→ **Goal**
Update everything from the line "Page size: 1654x931." down to the end of the rows by putting "enclosing box" in place of "bounding box". Leave everything else unchanged.
[Start]
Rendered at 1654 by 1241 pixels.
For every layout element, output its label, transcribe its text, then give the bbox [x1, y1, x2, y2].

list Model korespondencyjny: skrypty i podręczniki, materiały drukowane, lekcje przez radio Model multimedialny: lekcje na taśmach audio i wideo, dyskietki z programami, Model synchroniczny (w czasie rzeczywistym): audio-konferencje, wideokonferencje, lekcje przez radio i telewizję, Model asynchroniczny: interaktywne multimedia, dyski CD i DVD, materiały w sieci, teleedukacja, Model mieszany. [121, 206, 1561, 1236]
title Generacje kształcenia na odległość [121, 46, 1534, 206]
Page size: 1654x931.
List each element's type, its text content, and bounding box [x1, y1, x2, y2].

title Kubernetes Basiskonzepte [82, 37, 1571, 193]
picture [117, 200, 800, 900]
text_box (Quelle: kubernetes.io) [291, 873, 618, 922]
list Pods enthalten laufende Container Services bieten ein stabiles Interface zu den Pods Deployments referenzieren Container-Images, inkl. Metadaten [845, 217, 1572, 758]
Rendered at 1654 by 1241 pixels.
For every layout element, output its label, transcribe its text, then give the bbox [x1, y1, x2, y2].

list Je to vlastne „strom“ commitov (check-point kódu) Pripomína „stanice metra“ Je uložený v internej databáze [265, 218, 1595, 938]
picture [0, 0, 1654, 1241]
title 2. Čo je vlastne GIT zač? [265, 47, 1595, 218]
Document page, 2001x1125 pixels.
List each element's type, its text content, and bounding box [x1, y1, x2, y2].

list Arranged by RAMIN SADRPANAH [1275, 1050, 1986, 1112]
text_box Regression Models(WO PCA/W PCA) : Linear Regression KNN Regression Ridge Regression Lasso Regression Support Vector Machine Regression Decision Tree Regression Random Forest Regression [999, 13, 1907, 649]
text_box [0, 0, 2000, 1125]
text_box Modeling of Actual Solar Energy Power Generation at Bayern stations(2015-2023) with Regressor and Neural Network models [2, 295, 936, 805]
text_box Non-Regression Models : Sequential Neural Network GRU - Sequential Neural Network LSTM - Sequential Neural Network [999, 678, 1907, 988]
[End]
→ **Output for this task**
Page size: 1654x931.
List each element's type, its text content, and enclosing box [x1, y1, x2, y2].

title Kubernetes Basiskonzepte [82, 37, 1571, 193]
picture [117, 200, 800, 900]
text_box (Quelle: kubernetes.io) [291, 873, 618, 922]
list Pods enthalten laufende Container Services bieten ein stabiles Interface zu den Pods Deployments referenzieren Container-Images, inkl. Metadaten [845, 217, 1572, 758]
Rendered at 1654 by 1241 pixels.
For every layout element, output its label, transcribe its text, then give the bbox [x1, y1, x2, y2].

list Je to vlastne „strom“ commitov (check-point kódu) Pripomína „stanice metra“ Je uložený v internej databáze [265, 218, 1595, 938]
picture [0, 0, 1654, 1241]
title 2. Čo je vlastne GIT zač? [265, 47, 1595, 218]
Document page, 2001x1125 pixels.
List each element's type, its text content, and enclosing box [x1, y1, x2, y2].

list Arranged by RAMIN SADRPANAH [1275, 1050, 1986, 1112]
text_box Regression Models(WO PCA/W PCA) : Linear Regression KNN Regression Ridge Regression Lasso Regression Support Vector Machine Regression Decision Tree Regression Random Forest Regression [999, 13, 1907, 649]
text_box [0, 0, 2000, 1125]
text_box Modeling of Actual Solar Energy Power Generation at Bayern stations(2015-2023) with Regressor and Neural Network models [2, 295, 936, 805]
text_box Non-Regression Models : Sequential Neural Network GRU - Sequential Neural Network LSTM - Sequential Neural Network [999, 678, 1907, 988]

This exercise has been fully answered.